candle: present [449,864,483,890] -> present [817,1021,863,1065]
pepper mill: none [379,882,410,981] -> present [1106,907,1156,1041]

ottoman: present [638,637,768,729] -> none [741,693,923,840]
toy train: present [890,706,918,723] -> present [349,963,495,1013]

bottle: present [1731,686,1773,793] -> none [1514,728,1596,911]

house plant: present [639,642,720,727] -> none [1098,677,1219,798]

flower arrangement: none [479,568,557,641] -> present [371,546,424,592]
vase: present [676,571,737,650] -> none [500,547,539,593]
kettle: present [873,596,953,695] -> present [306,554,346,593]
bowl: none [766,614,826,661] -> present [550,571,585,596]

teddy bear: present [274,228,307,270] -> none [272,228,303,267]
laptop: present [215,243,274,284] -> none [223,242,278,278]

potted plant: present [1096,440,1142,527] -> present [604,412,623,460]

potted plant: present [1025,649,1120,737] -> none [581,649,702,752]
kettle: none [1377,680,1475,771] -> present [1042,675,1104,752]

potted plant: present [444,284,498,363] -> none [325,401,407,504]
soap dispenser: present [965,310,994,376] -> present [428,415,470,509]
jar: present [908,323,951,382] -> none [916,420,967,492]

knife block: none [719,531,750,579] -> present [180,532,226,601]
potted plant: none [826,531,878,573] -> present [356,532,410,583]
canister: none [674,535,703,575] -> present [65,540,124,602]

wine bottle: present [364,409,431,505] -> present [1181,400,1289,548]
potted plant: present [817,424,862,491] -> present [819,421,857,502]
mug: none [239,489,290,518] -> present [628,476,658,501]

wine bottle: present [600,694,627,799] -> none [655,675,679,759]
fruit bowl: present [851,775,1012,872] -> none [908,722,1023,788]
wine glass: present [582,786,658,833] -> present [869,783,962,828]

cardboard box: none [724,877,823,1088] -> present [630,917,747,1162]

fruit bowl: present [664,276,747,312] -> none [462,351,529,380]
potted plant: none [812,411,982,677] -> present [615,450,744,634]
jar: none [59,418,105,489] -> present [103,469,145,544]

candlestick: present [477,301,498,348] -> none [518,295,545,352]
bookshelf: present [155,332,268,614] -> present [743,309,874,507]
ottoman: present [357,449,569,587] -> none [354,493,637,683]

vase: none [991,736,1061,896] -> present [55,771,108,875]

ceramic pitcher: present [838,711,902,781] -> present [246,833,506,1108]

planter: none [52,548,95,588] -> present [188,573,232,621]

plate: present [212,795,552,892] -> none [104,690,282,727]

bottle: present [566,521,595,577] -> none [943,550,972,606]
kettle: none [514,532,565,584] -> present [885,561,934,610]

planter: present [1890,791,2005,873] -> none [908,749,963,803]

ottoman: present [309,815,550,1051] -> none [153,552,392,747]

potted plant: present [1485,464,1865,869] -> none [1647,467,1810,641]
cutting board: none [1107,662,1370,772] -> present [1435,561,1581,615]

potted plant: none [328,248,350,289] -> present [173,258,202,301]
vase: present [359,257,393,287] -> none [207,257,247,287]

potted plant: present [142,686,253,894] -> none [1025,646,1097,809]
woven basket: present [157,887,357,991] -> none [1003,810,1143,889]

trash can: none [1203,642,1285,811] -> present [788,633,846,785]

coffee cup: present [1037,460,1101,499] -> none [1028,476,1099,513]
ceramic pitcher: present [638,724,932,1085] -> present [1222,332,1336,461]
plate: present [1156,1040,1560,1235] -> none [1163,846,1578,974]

□ □ □ □ □

Problem :: Among the lines above, which ones hold the string "bowl"? Show them.

Written reply ::
bowl: none [766,614,826,661] -> present [550,571,585,596]
fruit bowl: present [851,775,1012,872] -> none [908,722,1023,788]
fruit bowl: present [664,276,747,312] -> none [462,351,529,380]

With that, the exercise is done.